Optimal thermodynamic control in open quantum systems

TL;DR

This paper develops control theory methods to optimize thermodynamic processes in open quantum systems, leading to strategies that maximize work output and minimize heat dissipation, with explicit solutions for two-level systems.

Contribution

It introduces a novel control framework for optimizing thermodynamic performance in open quantum systems, including bang-bang solutions and explicit analysis for two-level heat engines.

Findings

Optimal control strategies are characterized by bang-bang solutions.

Maximum power is linked to a conserved quantity in the control problem.

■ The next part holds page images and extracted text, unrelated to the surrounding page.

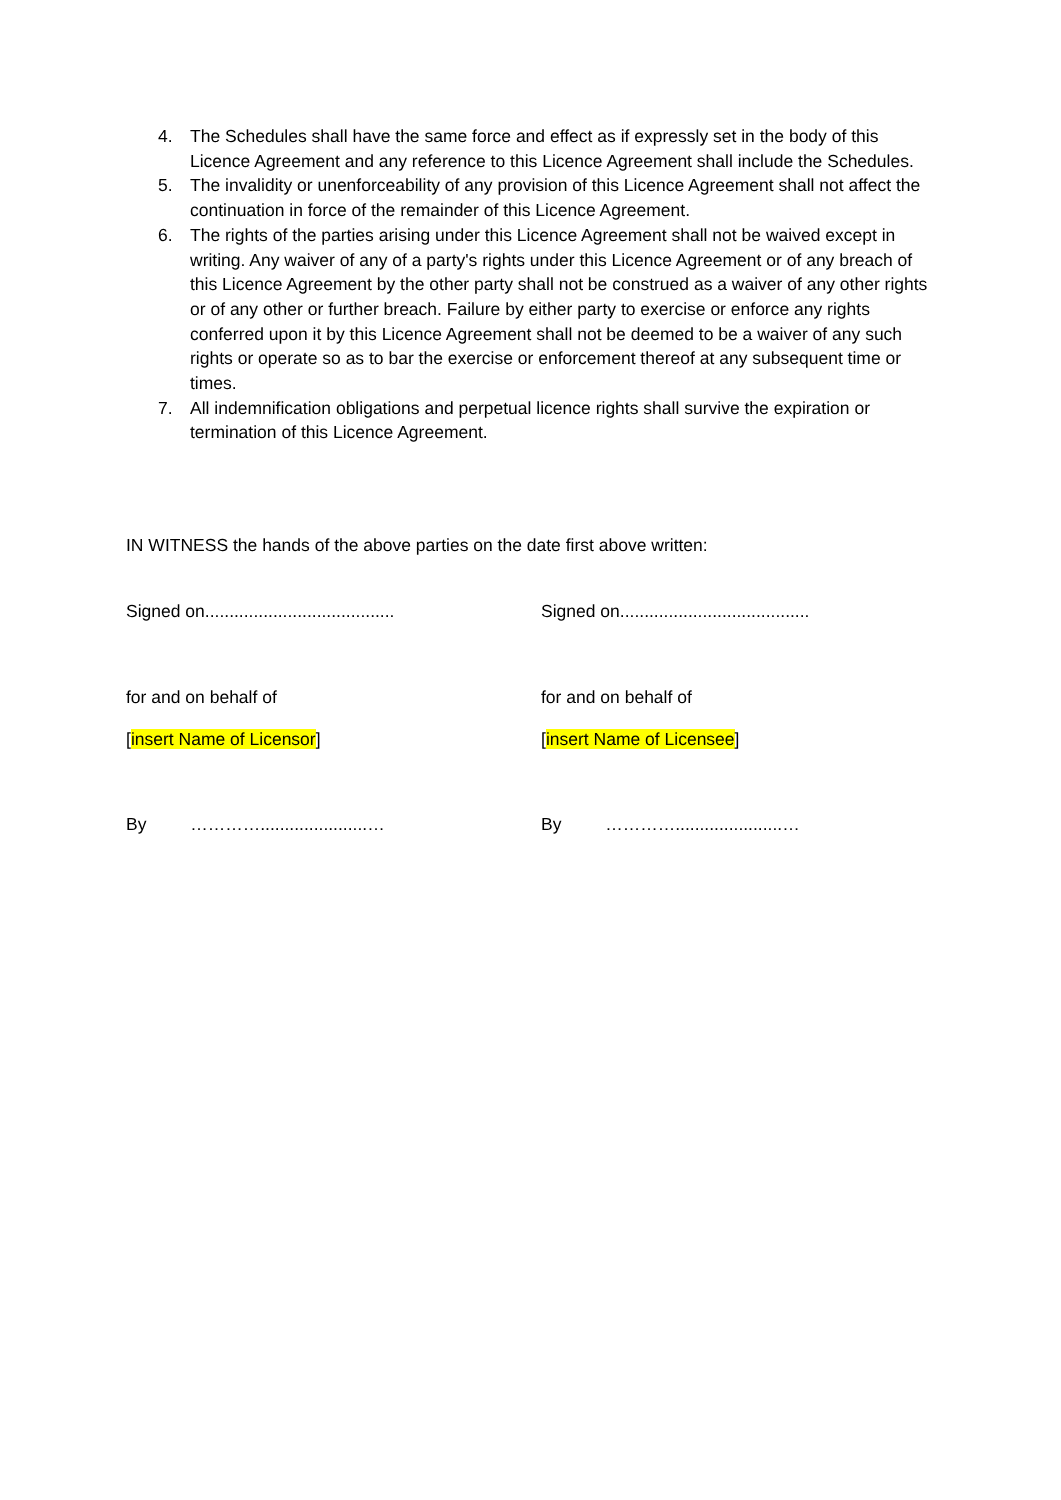4. The Schedules shall have the same force and effect as if expressly set in the body of this Licence Agreement and any reference to this Licence Agreement shall include the Schedules.
5. The invalidity or unenforceability of any provision of this Licence Agreement shall not affect the continuation in force of the remainder of this Licence Agreement.
6. The rights of the parties arising under this Licence Agreement shall not be waived except in writing. Any waiver of any of a party's rights under this Licence Agreement or of any breach of this Licence Agreement by the other party shall not be construed as a waiver of any other rights or of any other or further breach. Failure by either party to exercise or enforce any rights conferred upon it by this Licence Agreement shall not be deemed to be a waiver of any such rights or operate so as to bar the exercise or enforcement thereof at any subsequent time or times.
7. All indemnification obligations and perpetual licence rights shall survive the expiration or termination of this Licence Agreement.
IN WITNESS the hands of the above parties on the date first above written:
Signed on.......................................
Signed on.......................................
for and on behalf of for and on behalf of
[insert Name of Licensor] [insert Name of Licensee]
By …………......................… By …………......................…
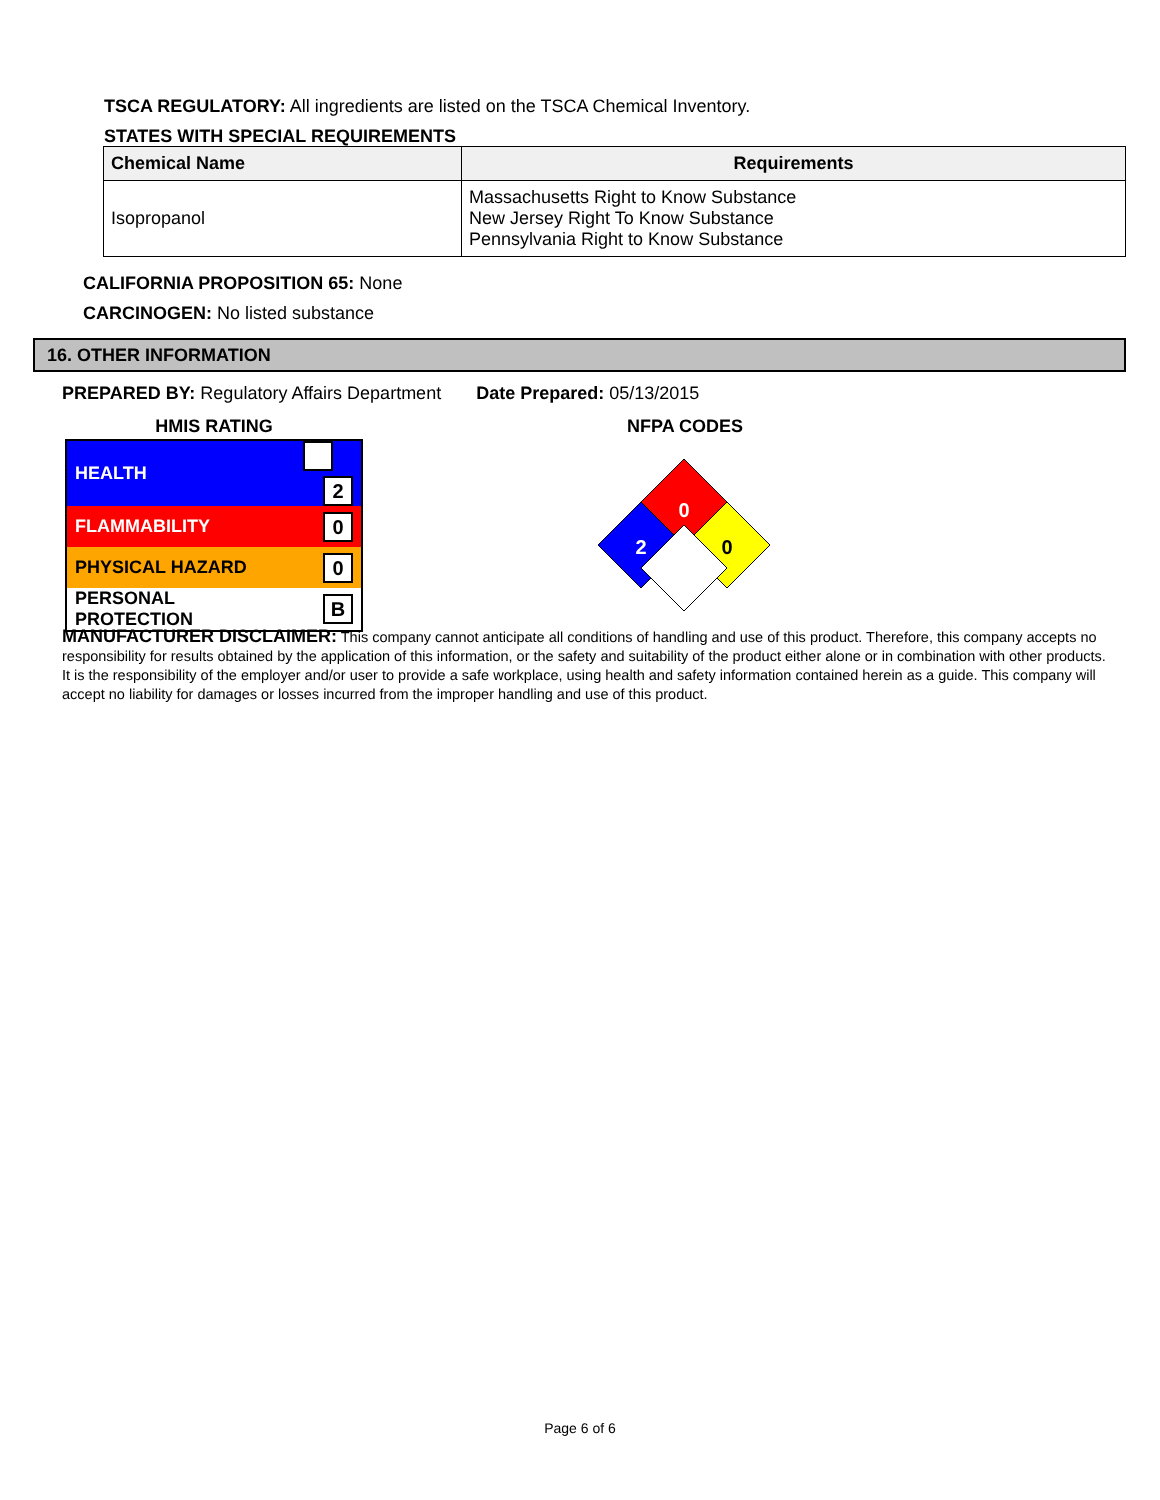TSCA REGULATORY: All ingredients are listed on the TSCA Chemical Inventory.
STATES WITH SPECIAL REQUIREMENTS
| Chemical Name | Requirements |
| --- | --- |
| Isopropanol | Massachusetts Right to Know Substance New Jersey Right To Know Substance Pennsylvania Right to Know Substance |
CALIFORNIA PROPOSITION 65: None
CARCINOGEN: No listed substance
16. OTHER INFORMATION
PREPARED BY: Regulatory Affairs Department Date Prepared: 05/13/2015
HMIS RATING
| HEALTH | 2 |
| FLAMMABILITY | 0 |
| PHYSICAL HAZARD | 0 |
| PERSONAL PROTECTION | B |
NFPA CODES
0
2
0
MANUFACTURER DISCLAIMER: This company cannot anticipate all conditions of handling and use of this product. Therefore, this company accepts no responsibility for results obtained by the application of this information, or the safety and suitability of the product either alone or in combination with other products. It is the responsibility of the employer and/or user to provide a safe workplace, using health and safety information contained herein as a guide. This company will accept no liability for damages or losses incurred from the improper handling and use of this product.
Page 6 of 6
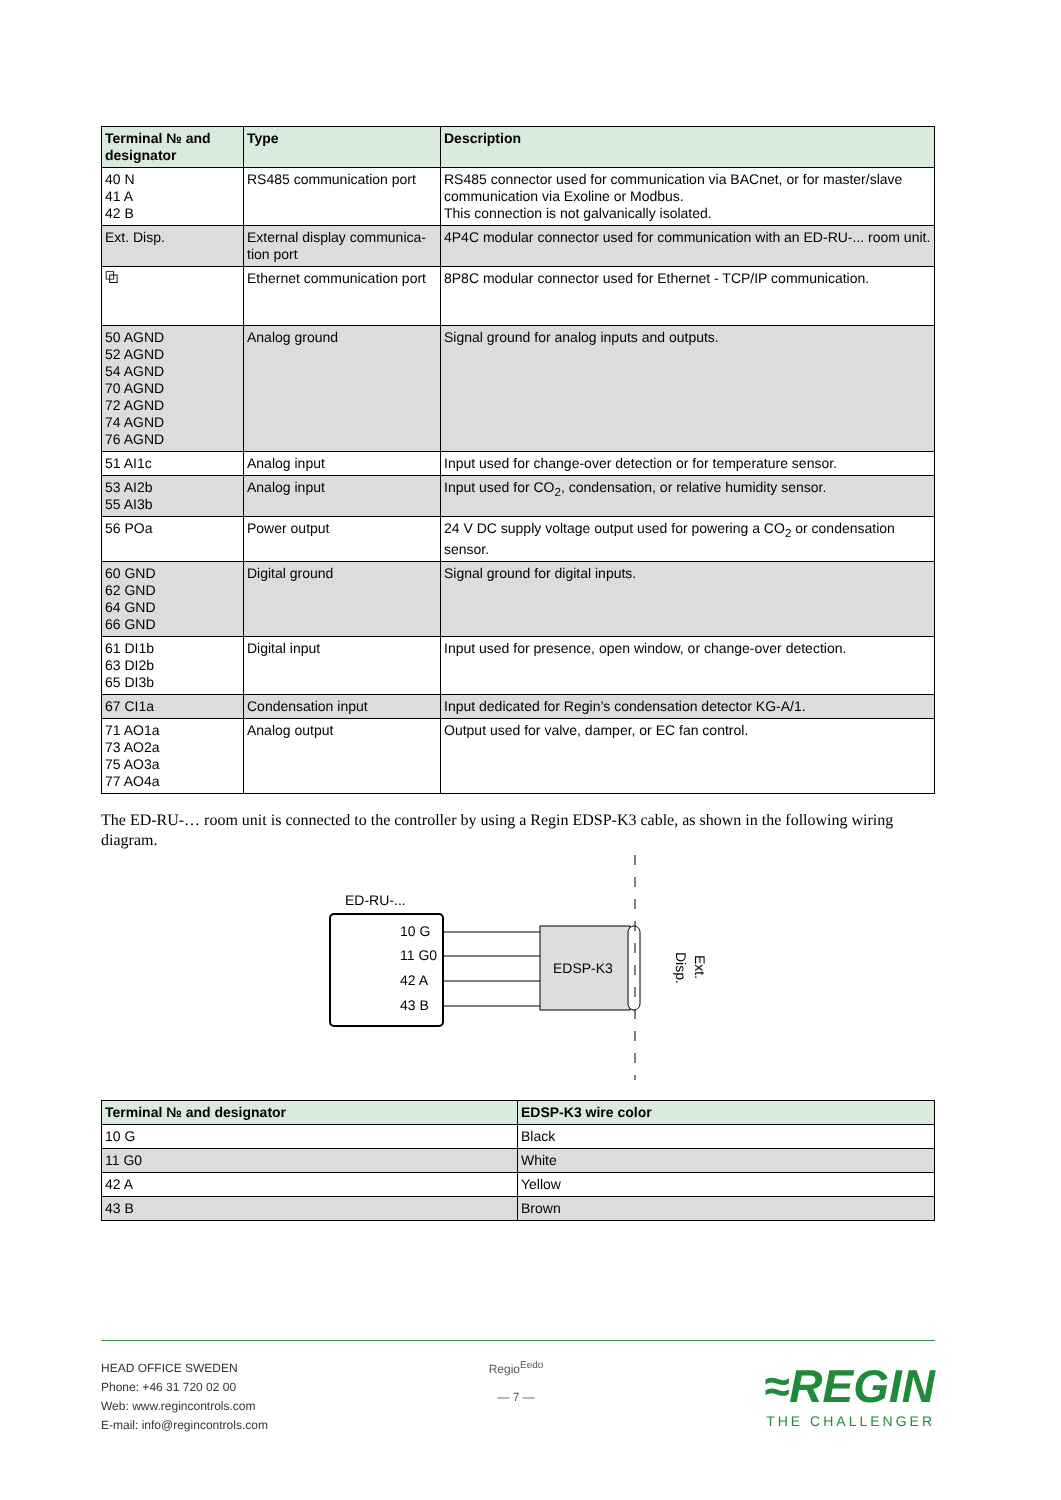| Terminal № and designator | Type | Description |
| --- | --- | --- |
| 40 N 41 A 42 B | RS485 communication port | RS485 connector used for communication via BACnet, or for master/slave communication via Exoline or Modbus. This connection is not galvanically isolated. |
| Ext. Disp. | External display communica-tion port | 4P4C modular connector used for communication with an ED-RU-... room unit. |
| ⧉ | Ethernet communication port | 8P8C modular connector used for Ethernet - TCP/IP communication. |
| 50 AGND 52 AGND 54 AGND 70 AGND 72 AGND 74 AGND 76 AGND | Analog ground | Signal ground for analog inputs and outputs. |
| 51 AI1c | Analog input | Input used for change-over detection or for temperature sensor. |
| 53 AI2b 55 AI3b | Analog input | Input used for CO<sub>2</sub>, condensation, or relative humidity sensor. |
| 56 POa | Power output | 24 V DC supply voltage output used for powering a CO<sub>2</sub> or condensation sensor. |
| 60 GND 62 GND 64 GND 66 GND | Digital ground | Signal ground for digital inputs. |
| 61 DI1b 63 DI2b 65 DI3b | Digital input | Input used for presence, open window, or change-over detection. |
| 67 CI1a | Condensation input | Input dedicated for Regin’s condensation detector KG-A/1. |
| 71 AO1a 73 AO2a 75 AO3a 77 AO4a | Analog output | Output used for valve, damper, or EC fan control. |
The ED-RU-… room unit is connected to the controller by using a Regin EDSP-K3 cable, as shown in the following wiring diagram.
ED-RU-...
10 G
11 G0
42 A
43 B
EDSP-K3
Ext.
Disp.
| Terminal № and designator | EDSP-K3 wire color |
| --- | --- |
| 10 G | Black |
| 11 G0 | White |
| 42 A | Yellow |
| 43 B | Brown |
HEAD OFFICE SWEDEN
Phone: +46 31 720 02 00
Web: www.regincontrols.com
E-mail: info@regincontrols.com
Regio<sup>Eedo</sup>
— 7 —
≈REGIN
THE CHALLENGER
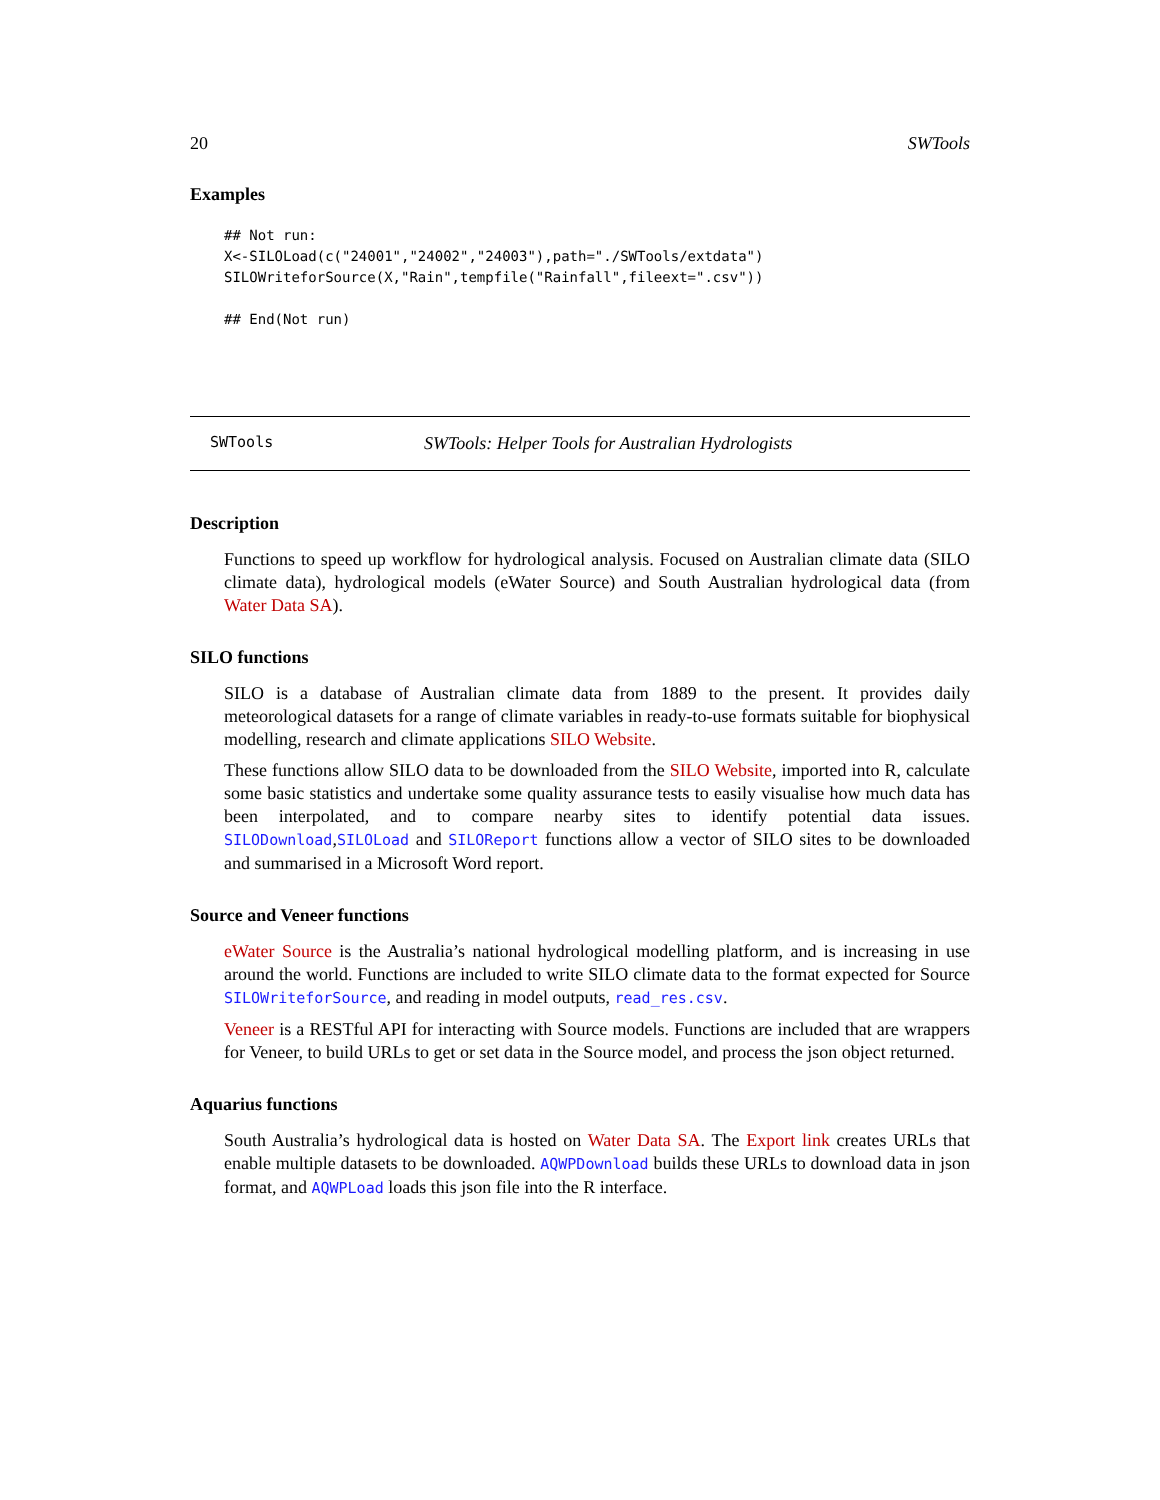20 SWTools
Examples
## Not run:
X<-SILOLoad(c("24001","24002","24003"),path="./SWTools/extdata")
SILOWriteforSource(X,"Rain",tempfile("Rainfall",fileext=".csv"))

## End(Not run)
SWTools SWTools: Helper Tools for Australian Hydrologists
Description
Functions to speed up workflow for hydrological analysis. Focused on Australian climate data (SILO climate data), hydrological models (eWater Source) and South Australian hydrological data (from Water Data SA).
SILO functions
SILO is a database of Australian climate data from 1889 to the present. It provides daily meteorological datasets for a range of climate variables in ready-to-use formats suitable for biophysical modelling, research and climate applications SILO Website.
These functions allow SILO data to be downloaded from the SILO Website, imported into R, calculate some basic statistics and undertake some quality assurance tests to easily visualise how much data has been interpolated, and to compare nearby sites to identify potential data issues. SILODownload,SILOLoad and SILOReport functions allow a vector of SILO sites to be downloaded and summarised in a Microsoft Word report.
Source and Veneer functions
eWater Source is the Australia’s national hydrological modelling platform, and is increasing in use around the world. Functions are included to write SILO climate data to the format expected for Source SILOWriteforSource, and reading in model outputs, read_res.csv.
Veneer is a RESTful API for interacting with Source models. Functions are included that are wrappers for Veneer, to build URLs to get or set data in the Source model, and process the json object returned.
Aquarius functions
South Australia’s hydrological data is hosted on Water Data SA. The Export link creates URLs that enable multiple datasets to be downloaded. AQWPDownload builds these URLs to download data in json format, and AQWPLoad loads this json file into the R interface.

Explicit optimal cycle and efficiency are derived for a two-level heat engine.

Abstract

We apply advanced methods of control theory to open quantum systems and we determine finite-time processes which are optimal with respect to thermodynamic performances. General properties and necessary conditions characterizing optimal drivings are derived, obtaining bang-bang type solutions corresponding to control strategies switching between adiabatic and isothermal transformations. A direct application of these results is the maximization of the work produced by a generic quantum heat engine, where we show that the maximum power is directly linked to a particular conserved quantity naturally emerging from the control problem. Finally we apply our general approach to the specific case of a two level system, which can be put in contact with two different baths at fixed temperatures, identifying the processes which minimize heat dissipation. Moreover, we explicitly solve the optimization problem for a cyclic two-level heat engine driven beyond the linear-response regime, determining the corresponding optimal cycle, the maximum power, and the efficiency at maximum power.